What the task requires
Copy every line of text from the records below, with the same wording and line breaks. Leave out the picture markers.

Source records:
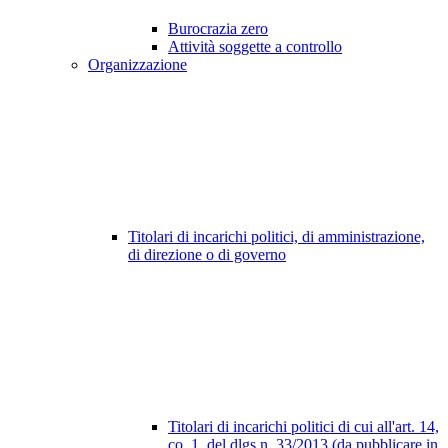
Burocrazia zero
Attività soggette a controllo
Organizzazione
Titolari di incarichi politici, di amministrazione,
di direzione o di governo
Titolari di incarichi politici di cui all'art. 14,
co. 1, del dlgs n. 33/2013 (da pubblicare in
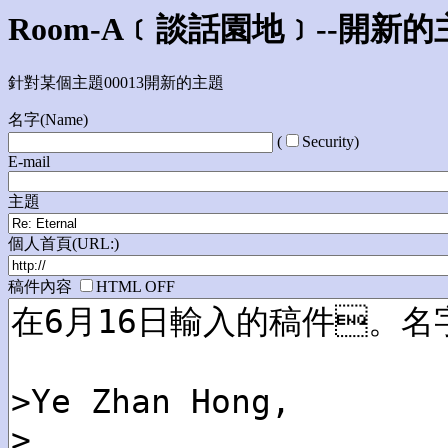
Room-A﹝談話園地﹞--開新的
針對某個主題00013開新的主題
名字(Name)
(
Security)
E-mail
主題
個人首頁(URL:)
稿件內容
HTML OFF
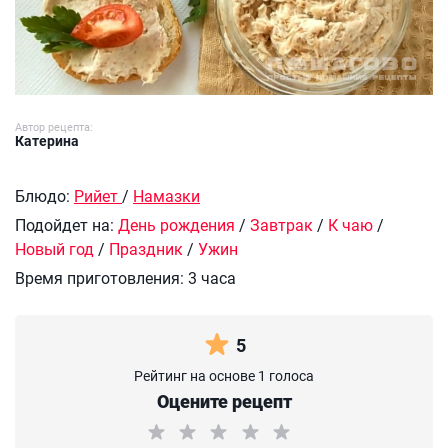
Автор рецепта:
Катерина
Блюдо:
Рийет
/
Намазки
Подойдет на:
День рождения
/
Завтрак
/
К чаю
/
Новый год
/
Праздник
/
Ужин
Время приготовления:
3 часа
5
Рейтинг на основе 1 голоса
Оцените рецепт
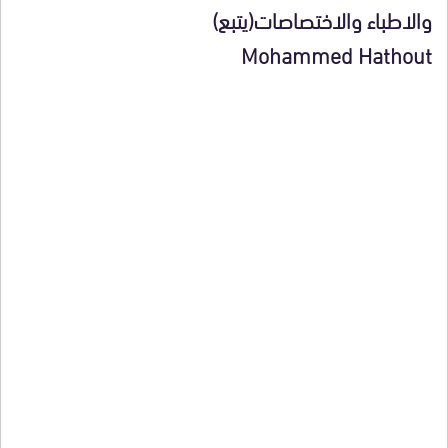
والاطباء والاختصاصات(يتبع)
Mohammed Hathout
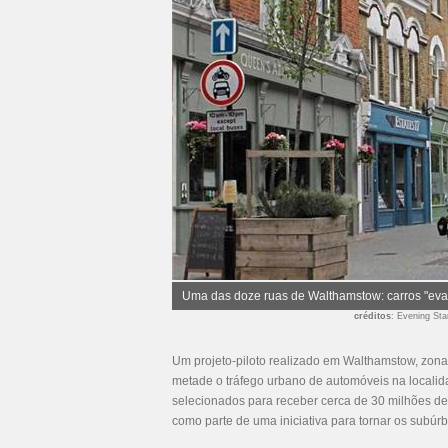
Uma das doze ruas de Walthamstow: carros "ev
créditos
: Evening St
Um projeto-piloto realizado em Walthamstow, zona
metade o tráfego urbano de automóveis na localida
selecionados para receber cerca de 30 milhões de 
como parte de uma iniciativa para tornar os subúrbi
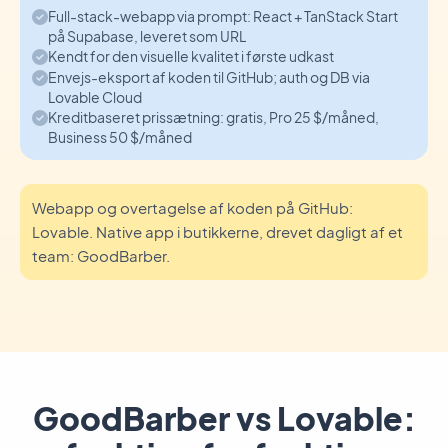
Full-stack-webapp via prompt: React + TanStack Start
på Supabase, leveret som URL
Kendt for den visuelle kvalitet i første udkast
Envejs-eksport af koden til GitHub; auth og DB via
Lovable Cloud
Kreditbaseret prissætning: gratis, Pro 25 $/måned,
Business 50 $/måned
Webapp og overtagelse af koden på GitHub:
Lovable. Native app i butikkerne, drevet dagligt af et
team: GoodBarber.
GoodBarber vs Lovable:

Result for this task
Burocrazia zero
Attività soggette a controllo
Organizzazione
Titolari di incarichi politici, di amministrazione,
di direzione o di governo
Titolari di incarichi politici di cui all'art. 14,
co. 1, del dlgs n. 33/2013 (da pubblicare in
Room-A﹝談話園地﹞--開新的
針對某個主題00013開新的主題
名字(Name)
(
Security)
E-mail
主題
個人首頁(URL:)
稿件內容
HTML OFF
Автор рецепта:
Катерина
Блюдо:
Рийет
/
Намазки
Подойдет на:
День рождения
/
Завтрак
/
К чаю
/
Новый год
/
Праздник
/
Ужин
Время приготовления:
3 часа
5
Рейтинг на основе 1 голоса
Оцените рецепт
والاطباء والاختصاصات(يتبع)
Mohammed Hathout
Uma das doze ruas de Walthamstow: carros "ev
créditos
: Evening St
Um projeto-piloto realizado em Walthamstow, zona
metade o tráfego urbano de automóveis na localida
selecionados para receber cerca de 30 milhões de 
como parte de uma iniciativa para tornar os subúrbi
Full-stack-webapp via prompt: React + TanStack Start
på Supabase, leveret som URL
Kendt for den visuelle kvalitet i første udkast
Envejs-eksport af koden til GitHub; auth og DB via
Lovable Cloud
Kreditbaseret prissætning: gratis, Pro 25 $/måned,
Business 50 $/måned
Webapp og overtagelse af koden på GitHub:
Lovable. Native app i butikkerne, drevet dagligt af et
team: GoodBarber.
GoodBarber vs Lovable:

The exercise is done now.